This is an automated email from the ASF dual-hosted git repository.
xyuanlu pushed a commit to branch master
in repository https://gitbox.apache.org/repos/asf/helix.git
The following commit(s) were added to refs/heads/master by this push:
new 3a7dbb301 Only check FULL_AUTO resources when determining if the
evacuation is complete (#2743)
3a7dbb301 is described below
commit 3a7dbb301973ded817acfccd7cd116356259fe2c
Author: Zachary Pinto <[email protected]>
AuthorDate: Thu Jan 25 20:36:51 2024 -0800
Only check FULL_AUTO resources when determining if the evacuation is
complete (#2743)
Evacuation is not supported for SEMI_AUTO resources.

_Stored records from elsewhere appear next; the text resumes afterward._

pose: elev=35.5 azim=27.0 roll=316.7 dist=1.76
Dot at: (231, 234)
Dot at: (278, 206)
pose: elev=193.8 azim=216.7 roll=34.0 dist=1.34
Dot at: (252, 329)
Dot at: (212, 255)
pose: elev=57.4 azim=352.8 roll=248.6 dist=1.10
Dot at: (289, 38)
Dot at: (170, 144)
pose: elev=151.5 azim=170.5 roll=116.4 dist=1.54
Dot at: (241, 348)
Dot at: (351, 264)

We are fixing the API
to only consider the CURRENTSTATE of FULL_AUTO resources in the check to see if
evacuation has is finished.
---
.../org/apache/helix/manager/zk/ZKHelixAdmin.java | 15 +++++---
.../rebalancer/TestInstanceOperation.java | 13 +++++++
.../helix/rest/server/TestPerInstanceAccessor.java | 41 ++++++++++++++++++++++
3 files changed, 65 insertions(+), 4 deletions(-)
diff --git
a/helix-core/src/main/java/org/apache/helix/manager/zk/ZKHelixAdmin.java
b/helix-core/src/main/java/org/apache/helix/manager/zk/ZKHelixAdmin.java
index 8a8d13b7c..aa94a0244 100644
--- a/helix-core/src/main/java/org/apache/helix/manager/zk/ZKHelixAdmin.java
+++ b/helix-core/src/main/java/org/apache/helix/manager/zk/ZKHelixAdmin.java
@@ -576,7 +576,7 @@ public class ZKHelixAdmin implements HelixAdmin {
@Override
public boolean isEvacuateFinished(String clusterName, String instanceName) {
- if (!instanceHasCurrentStateOrMessage(clusterName, instanceName)) {
+ if (!instanceHasFullAutoCurrentStateOrMessage(clusterName, instanceName)) {
InstanceConfig config = getInstanceConfig(clusterName, instanceName);
return config != null &&
config.getInstanceOperation().equals(InstanceConstants.InstanceOperation.EVACUATE.name());
}
@@ -838,7 +838,7 @@ public class ZKHelixAdmin implements HelixAdmin {
@Override
public boolean isReadyForPreparingJoiningCluster(String clusterName, String
instanceName) {
- if (!instanceHasCurrentStateOrMessage(clusterName, instanceName)) {
+ if (!instanceHasFullAutoCurrentStateOrMessage(clusterName, instanceName)) {
InstanceConfig config = getInstanceConfig(clusterName, instanceName);
return config != null &&
DelayedAutoRebalancer.INSTANCE_OPERATION_TO_EXCLUDE_FROM_ASSIGNMENT.contains(
config.getInstanceOperation());
@@ -853,7 +853,8 @@ public class ZKHelixAdmin implements HelixAdmin {
* @param instanceName
* @return
*/
- private boolean instanceHasCurrentStateOrMessage(String clusterName, String
instanceName) {
+ private boolean instanceHasFullAutoCurrentStateOrMessage(String clusterName,
+ String instanceName) {
HelixDataAccessor accessor = new ZKHelixDataAccessor(clusterName, new
ZkBaseDataAccessor<ZNRecord>(_zkClient));
PropertyKey.Builder keyBuilder = accessor.keyBuilder();
@@ -892,7 +893,13 @@ public class ZKHelixAdmin implements HelixAdmin {
return true;
}
- return !currentStates.isEmpty();
+ // Get set of FULL_AUTO resources
+ List<IdealState> idealStates =
accessor.getChildValues(keyBuilder.idealStates(), true);
+ Set<String> fullAutoResources = idealStates != null ? idealStates.stream()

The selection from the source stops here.